• _Problem to work on_
Don't include pictures. Quote the lines below from the first through the line that contains "0: (63, 324, 13.94)".

• _Data to examine_
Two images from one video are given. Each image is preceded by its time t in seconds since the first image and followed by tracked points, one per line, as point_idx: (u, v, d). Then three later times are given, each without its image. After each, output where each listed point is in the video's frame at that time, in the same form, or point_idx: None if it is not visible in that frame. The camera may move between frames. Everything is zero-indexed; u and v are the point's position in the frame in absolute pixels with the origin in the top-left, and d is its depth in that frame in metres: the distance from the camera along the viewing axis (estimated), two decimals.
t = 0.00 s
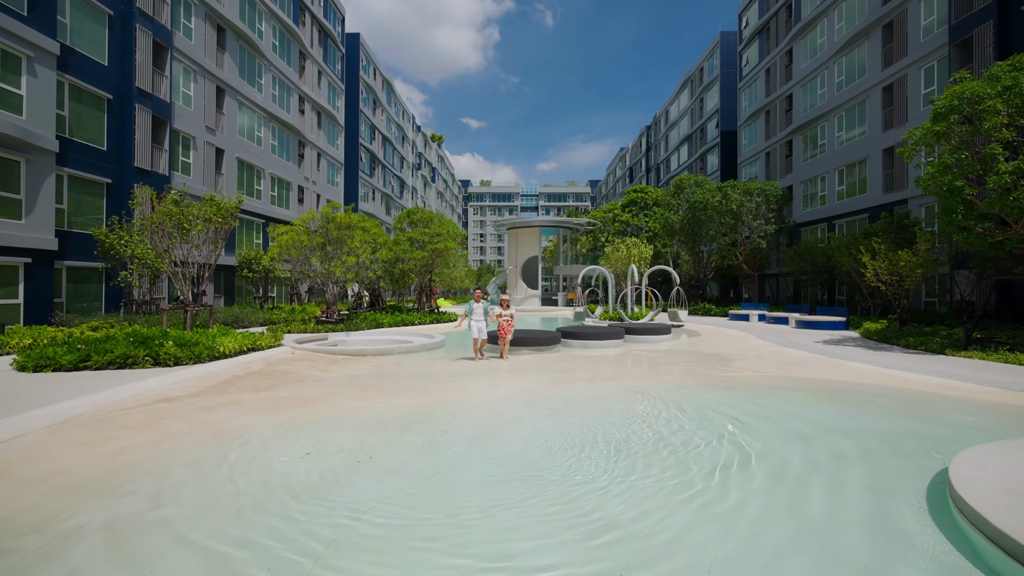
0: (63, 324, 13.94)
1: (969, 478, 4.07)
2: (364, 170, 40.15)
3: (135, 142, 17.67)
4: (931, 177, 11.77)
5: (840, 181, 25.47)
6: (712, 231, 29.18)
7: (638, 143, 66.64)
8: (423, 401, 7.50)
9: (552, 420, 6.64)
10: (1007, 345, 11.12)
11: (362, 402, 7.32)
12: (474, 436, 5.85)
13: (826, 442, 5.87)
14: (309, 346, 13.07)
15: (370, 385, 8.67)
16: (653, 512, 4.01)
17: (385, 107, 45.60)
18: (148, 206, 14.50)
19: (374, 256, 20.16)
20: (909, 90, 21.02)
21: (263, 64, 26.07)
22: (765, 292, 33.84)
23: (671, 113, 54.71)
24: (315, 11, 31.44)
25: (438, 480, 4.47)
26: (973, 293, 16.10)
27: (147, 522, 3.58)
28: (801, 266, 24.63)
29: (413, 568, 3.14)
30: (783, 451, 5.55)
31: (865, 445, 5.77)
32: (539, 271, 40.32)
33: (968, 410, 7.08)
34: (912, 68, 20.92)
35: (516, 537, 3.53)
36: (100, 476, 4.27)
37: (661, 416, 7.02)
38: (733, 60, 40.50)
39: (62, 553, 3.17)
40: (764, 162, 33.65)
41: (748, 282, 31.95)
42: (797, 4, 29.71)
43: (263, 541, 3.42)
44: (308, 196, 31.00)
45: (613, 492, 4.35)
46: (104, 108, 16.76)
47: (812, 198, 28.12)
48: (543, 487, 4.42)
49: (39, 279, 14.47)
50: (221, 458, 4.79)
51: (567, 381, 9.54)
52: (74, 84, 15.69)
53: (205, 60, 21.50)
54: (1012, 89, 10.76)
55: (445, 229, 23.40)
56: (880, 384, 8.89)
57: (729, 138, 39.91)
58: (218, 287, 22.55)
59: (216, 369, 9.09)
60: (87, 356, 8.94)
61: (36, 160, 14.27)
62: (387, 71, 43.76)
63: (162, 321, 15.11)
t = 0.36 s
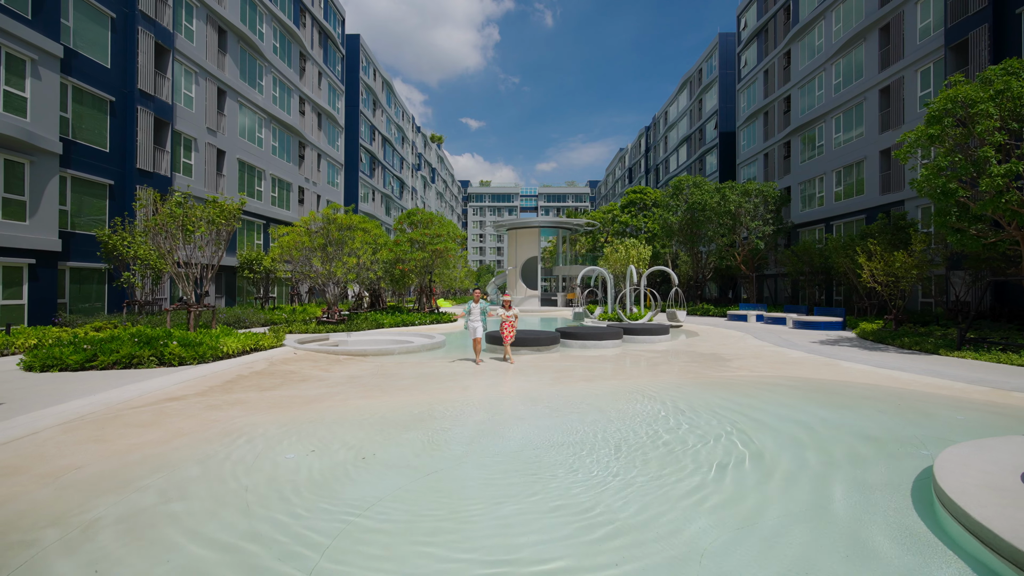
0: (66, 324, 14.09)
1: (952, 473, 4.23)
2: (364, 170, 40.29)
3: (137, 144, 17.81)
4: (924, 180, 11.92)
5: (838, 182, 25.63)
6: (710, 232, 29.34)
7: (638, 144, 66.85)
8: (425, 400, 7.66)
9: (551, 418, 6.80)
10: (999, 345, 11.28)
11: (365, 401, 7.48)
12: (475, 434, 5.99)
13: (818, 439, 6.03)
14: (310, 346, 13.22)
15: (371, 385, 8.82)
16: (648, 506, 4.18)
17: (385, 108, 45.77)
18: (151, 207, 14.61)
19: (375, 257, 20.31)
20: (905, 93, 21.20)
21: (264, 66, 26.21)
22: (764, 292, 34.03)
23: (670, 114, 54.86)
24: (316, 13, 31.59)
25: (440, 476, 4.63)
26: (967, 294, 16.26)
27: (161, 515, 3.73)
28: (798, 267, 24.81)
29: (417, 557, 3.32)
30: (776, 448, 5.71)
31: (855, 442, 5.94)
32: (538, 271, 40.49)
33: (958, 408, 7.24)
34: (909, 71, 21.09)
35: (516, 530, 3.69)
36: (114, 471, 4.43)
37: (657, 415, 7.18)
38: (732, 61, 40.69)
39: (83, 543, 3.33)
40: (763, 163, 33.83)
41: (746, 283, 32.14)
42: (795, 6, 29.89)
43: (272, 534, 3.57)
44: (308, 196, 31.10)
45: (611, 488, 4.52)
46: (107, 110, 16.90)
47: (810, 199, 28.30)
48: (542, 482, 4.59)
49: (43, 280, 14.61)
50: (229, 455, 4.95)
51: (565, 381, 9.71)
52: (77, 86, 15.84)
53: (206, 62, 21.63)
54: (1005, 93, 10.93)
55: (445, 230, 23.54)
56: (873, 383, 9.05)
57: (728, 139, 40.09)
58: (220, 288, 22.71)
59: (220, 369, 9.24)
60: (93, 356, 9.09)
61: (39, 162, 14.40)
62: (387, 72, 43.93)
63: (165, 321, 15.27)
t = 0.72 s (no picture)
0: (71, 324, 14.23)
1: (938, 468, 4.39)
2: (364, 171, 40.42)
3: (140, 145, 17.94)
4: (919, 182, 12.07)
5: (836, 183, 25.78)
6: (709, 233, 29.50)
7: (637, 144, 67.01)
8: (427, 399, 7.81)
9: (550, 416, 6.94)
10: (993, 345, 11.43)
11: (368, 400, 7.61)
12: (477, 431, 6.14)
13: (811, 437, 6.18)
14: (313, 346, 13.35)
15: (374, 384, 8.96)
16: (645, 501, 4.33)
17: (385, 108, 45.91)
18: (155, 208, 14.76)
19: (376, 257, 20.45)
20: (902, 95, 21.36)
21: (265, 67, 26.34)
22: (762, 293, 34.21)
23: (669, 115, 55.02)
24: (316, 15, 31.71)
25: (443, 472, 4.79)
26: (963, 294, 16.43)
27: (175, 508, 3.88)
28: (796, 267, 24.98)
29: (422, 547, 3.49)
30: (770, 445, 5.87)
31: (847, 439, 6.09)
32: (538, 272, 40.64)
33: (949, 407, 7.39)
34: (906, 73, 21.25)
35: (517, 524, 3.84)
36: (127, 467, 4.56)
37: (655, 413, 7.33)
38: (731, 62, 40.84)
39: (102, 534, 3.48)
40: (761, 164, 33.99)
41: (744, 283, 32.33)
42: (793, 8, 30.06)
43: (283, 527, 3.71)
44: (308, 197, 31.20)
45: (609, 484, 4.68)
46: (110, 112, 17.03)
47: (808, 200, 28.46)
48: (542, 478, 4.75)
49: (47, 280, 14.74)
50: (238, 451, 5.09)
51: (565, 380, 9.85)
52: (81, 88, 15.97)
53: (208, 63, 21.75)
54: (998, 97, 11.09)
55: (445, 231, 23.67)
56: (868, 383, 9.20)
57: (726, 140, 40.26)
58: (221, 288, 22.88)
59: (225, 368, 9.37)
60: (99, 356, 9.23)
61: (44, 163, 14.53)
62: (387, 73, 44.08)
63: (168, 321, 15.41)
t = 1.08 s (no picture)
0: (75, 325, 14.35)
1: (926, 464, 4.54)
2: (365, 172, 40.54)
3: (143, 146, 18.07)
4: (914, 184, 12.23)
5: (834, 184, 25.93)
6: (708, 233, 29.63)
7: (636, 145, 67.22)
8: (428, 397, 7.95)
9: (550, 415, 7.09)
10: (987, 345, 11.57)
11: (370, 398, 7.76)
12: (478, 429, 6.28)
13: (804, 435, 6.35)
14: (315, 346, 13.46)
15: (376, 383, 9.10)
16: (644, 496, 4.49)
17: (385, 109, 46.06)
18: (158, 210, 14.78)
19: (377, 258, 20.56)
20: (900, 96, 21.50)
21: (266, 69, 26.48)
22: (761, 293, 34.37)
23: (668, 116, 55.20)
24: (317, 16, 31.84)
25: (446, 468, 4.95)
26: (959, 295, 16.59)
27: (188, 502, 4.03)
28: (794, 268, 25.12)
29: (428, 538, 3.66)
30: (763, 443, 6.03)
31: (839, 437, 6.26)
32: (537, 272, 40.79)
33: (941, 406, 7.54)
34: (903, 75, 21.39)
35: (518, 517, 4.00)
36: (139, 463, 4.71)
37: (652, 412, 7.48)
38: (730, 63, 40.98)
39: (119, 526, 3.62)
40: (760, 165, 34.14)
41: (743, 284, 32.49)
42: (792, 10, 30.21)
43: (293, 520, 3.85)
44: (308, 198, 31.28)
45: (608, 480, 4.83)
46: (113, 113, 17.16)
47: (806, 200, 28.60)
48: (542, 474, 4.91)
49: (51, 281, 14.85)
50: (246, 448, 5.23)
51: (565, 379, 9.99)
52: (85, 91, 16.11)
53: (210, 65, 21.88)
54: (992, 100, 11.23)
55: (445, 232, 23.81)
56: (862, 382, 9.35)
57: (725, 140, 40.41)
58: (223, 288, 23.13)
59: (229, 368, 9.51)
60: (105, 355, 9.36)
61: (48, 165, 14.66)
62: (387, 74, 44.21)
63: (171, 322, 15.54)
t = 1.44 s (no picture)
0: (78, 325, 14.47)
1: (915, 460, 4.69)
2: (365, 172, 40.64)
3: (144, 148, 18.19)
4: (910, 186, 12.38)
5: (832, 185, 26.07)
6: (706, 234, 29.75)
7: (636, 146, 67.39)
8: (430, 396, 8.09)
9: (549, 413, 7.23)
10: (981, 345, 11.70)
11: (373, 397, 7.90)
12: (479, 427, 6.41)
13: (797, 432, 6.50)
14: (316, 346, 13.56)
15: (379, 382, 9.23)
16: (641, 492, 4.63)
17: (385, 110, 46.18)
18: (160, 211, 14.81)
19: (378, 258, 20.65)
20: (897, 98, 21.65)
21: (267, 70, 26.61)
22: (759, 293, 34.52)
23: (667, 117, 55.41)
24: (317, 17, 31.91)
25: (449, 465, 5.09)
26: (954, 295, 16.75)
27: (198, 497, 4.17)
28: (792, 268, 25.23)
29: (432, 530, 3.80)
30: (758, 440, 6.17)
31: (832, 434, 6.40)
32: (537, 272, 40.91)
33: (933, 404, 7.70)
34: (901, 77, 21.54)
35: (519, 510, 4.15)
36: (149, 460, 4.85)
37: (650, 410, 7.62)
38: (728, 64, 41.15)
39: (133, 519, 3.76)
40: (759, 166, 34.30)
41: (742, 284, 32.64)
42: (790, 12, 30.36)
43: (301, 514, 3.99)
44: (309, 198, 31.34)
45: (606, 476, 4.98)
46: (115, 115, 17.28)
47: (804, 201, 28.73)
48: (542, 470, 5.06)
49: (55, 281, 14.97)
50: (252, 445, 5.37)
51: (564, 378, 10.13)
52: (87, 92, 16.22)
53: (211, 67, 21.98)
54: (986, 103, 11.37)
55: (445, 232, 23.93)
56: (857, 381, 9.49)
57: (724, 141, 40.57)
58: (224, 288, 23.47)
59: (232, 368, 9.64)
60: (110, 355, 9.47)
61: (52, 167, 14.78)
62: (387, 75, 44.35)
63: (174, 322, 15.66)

• _Answer for the task_
Two images from one video are given. Each image is preceded by its time t in seconds since the first image and followed by tracked points, one per line, as point_idx: (u, v, d). Then three later times are given, each without its image. After each, output where each listed point is in the video's frame at that time, in the same form, or point_idx: None if it is not visible in that frame. The camera may move between frames. Everything is zero-indexed; u and v are the point's position in the frame in absolute pixels with the origin in the top-left, and d is its depth in that frame in metres: the distance from the camera along the viewing axis (estimated), two decimals.
t = 0.00 s
0: (63, 324, 13.94)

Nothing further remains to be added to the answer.